While it is still early days, many organizations have taken important first steps by integrating lived and living experience into advisory roles, policy discussions, and board participation. These organizations aim to ensure that people with lived and living experience have a formal place in shaping national conversations and priorities. While these structures may not yet reflect full co-leadership, they are helping build a foundation for more meaningful engagement in the future.

A standout example is AccessMHA in Eastern Ontario. AccessMHA was developed and implemented through a co-leadership model in which people with lived and living experience are not only consulted, but serve as co-leaders across all levels of governance, including system-level and oversight committees. This approach was foundational to the successful launch of this platform for coordinated access to mental and substance use health services in Eastern Ontario. The central principles of AccessMHA are that services must be both responsive to the needs of clients and families, and that people with lived and living experience are integral to every stage of design and implementation as leaders and partners. ²⁹

What sets AccessMHA apart is its collaborative governance structure, which facilitates genuine decision-making between people with lived and living experience and institutional partners, such as health-care organization leaders, clinicians and community representatives, beyond ‘advisory’ input. As a result, AccessMHA has been able to address long standing barriers, including fragmented care pathways, mismatched connections to care that does not meet individuals’ needs and lack of system responsiveness by co-leading solutions that reflect the needs and priorities of those who use the system. The success of AccessMHA demonstrates that co-leadership is not merely an aspirational ideal but a practical and effective strategy for system transformation.

It is important to acknowledge that many organizations are still navigating the transition from advisory or ‘voice’ roles to true co-leadership. Achieving this shift requires both structural and cultural change, including recognizing the broad range of skills and leadership capacity that people with lived and living experience bring.

Call to Action

Building on these early successes, we call on all decision-making bodies and care providers in mental and substance use health care to move beyond representation and commit to genuine power-sharing with people with lived and living experience.

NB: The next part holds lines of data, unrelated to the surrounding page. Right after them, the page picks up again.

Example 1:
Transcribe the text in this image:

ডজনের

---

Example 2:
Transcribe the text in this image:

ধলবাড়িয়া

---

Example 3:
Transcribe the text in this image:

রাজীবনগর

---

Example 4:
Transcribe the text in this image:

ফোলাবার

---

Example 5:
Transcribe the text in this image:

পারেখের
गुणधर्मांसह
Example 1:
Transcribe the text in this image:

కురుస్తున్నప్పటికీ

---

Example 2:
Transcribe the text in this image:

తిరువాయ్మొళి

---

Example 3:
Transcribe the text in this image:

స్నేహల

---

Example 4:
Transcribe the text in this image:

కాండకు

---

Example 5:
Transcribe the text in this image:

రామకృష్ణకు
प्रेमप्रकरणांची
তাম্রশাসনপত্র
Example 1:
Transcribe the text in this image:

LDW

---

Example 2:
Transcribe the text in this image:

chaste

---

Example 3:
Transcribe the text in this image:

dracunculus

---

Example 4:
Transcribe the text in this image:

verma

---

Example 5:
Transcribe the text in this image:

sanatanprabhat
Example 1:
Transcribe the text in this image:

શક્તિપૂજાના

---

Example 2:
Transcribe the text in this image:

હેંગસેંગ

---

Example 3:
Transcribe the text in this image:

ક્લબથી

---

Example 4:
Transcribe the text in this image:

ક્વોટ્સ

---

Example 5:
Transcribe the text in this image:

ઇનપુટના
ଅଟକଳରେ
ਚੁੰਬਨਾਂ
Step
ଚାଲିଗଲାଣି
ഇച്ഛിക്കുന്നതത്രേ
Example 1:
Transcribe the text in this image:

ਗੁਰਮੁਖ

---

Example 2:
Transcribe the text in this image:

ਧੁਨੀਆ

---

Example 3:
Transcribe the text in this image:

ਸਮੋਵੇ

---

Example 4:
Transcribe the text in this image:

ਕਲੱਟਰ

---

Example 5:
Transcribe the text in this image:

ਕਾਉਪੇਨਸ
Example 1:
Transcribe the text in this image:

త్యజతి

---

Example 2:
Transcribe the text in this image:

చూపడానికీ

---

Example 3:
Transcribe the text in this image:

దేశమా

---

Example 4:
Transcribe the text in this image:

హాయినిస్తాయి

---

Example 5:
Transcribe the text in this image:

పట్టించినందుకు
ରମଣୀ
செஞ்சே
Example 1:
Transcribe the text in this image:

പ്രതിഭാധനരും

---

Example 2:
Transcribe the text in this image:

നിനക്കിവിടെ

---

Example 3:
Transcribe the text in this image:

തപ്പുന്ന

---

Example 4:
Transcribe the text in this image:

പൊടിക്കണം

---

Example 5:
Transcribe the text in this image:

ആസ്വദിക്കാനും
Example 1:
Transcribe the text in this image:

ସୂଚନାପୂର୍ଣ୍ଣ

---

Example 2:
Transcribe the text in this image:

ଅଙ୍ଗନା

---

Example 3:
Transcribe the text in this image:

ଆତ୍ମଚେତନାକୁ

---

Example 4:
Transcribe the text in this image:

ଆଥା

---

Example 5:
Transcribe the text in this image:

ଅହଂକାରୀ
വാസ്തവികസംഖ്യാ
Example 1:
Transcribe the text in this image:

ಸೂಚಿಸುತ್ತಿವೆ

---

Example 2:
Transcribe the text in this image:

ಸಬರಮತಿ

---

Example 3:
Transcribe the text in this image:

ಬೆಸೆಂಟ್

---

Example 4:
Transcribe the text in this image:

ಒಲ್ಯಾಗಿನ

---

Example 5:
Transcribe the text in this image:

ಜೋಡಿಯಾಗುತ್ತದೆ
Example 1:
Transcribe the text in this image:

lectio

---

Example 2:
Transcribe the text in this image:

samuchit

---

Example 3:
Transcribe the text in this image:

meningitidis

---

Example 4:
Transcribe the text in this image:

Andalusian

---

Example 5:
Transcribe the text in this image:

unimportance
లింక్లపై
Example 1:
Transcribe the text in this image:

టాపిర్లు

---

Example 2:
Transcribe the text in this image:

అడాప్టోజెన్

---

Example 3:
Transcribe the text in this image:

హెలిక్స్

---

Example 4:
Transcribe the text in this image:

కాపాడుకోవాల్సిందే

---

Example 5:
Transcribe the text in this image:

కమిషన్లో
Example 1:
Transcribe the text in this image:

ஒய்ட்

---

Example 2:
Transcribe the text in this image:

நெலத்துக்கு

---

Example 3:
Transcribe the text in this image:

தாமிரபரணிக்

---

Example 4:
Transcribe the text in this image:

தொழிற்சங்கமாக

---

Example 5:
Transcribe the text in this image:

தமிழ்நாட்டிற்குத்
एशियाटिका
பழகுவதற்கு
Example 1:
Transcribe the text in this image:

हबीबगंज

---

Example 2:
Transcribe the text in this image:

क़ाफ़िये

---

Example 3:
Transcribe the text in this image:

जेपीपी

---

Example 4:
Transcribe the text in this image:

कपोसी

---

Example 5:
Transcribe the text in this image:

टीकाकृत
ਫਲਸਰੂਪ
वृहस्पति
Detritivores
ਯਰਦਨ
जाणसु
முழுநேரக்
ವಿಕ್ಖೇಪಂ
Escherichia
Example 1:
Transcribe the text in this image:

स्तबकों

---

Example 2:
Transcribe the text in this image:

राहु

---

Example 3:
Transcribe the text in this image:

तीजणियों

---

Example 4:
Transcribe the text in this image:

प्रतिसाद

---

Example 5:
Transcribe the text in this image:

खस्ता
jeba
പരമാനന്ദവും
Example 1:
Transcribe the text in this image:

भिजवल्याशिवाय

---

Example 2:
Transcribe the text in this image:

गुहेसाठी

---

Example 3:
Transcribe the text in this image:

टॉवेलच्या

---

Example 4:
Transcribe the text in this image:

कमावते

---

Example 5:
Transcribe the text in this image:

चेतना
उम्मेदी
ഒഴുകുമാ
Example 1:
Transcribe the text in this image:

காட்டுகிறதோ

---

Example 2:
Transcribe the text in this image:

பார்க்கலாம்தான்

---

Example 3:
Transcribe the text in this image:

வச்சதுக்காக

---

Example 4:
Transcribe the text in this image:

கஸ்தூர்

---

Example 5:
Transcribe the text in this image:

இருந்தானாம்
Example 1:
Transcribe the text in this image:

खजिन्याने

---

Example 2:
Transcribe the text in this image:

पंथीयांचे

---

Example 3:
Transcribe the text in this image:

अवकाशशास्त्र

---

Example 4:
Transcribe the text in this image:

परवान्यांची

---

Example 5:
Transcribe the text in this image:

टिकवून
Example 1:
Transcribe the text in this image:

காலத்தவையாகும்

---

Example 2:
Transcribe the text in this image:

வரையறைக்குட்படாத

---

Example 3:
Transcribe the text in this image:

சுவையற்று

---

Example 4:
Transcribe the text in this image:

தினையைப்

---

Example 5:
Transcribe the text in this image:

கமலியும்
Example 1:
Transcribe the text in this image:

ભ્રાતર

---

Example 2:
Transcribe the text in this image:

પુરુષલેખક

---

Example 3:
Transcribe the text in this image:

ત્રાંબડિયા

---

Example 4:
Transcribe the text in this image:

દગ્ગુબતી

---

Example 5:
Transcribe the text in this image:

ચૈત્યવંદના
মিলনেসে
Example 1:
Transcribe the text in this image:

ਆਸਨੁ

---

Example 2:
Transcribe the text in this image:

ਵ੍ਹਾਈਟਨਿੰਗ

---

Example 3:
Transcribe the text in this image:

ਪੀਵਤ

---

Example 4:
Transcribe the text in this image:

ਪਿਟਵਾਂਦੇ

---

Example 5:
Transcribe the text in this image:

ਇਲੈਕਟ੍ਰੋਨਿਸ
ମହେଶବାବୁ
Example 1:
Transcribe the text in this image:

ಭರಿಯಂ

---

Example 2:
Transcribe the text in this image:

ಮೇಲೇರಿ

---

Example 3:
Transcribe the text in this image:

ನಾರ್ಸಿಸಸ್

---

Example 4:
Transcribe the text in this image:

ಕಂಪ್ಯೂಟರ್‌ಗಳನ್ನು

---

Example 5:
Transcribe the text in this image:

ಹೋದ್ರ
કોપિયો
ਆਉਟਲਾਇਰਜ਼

The principle of ‘nothing about us without us’ must be more than a slogan, it should guide the transformation of our systems so that people with lived and living experience are not just present at the table but are true co-leads in decision-making at every level. This shift toward co-leadership is not just a matter of fairness; it is essential for overcoming the persistent challenges and limitations of our current ways of working. The status quo has left too many voices unheard and too many solutions unexplored. We need bold, systemic change and co-leadership is critical to achieving it.

We urge organizations to adopt structures that enable shared authority and accountability, and to transparently track and publish progress. In line with The Lancet's guidance, we call on researchers to prioritize diversity in authorship, including those with lived and living experience, and especially when working with historically marginalized groups, to clearly describe their approach to co-leadership and report the roles of all members involved throughout the research process. ³⁰ By doing so, we can empirically demonstrate the strength of this approach and inspire system-wide transformation.

Conclusion

Integrating the blended expertise of people with lived and living experience into decision-making bodies and leadership teams is not a luxury or an after-thought, it is an absolute necessity for health systems to ensure equitable, effective and just practices and care. Co-leadership is the mechanism by which this integration becomes real, moving us from rhetoric to action. The question is not whether we can afford to do this, but whether we can afford not to. As we look to the future, let us commit to turning the barriers and hardships of the past into opportunities for partnership, hope, and lasting, effective change for the health of all people living in Canada.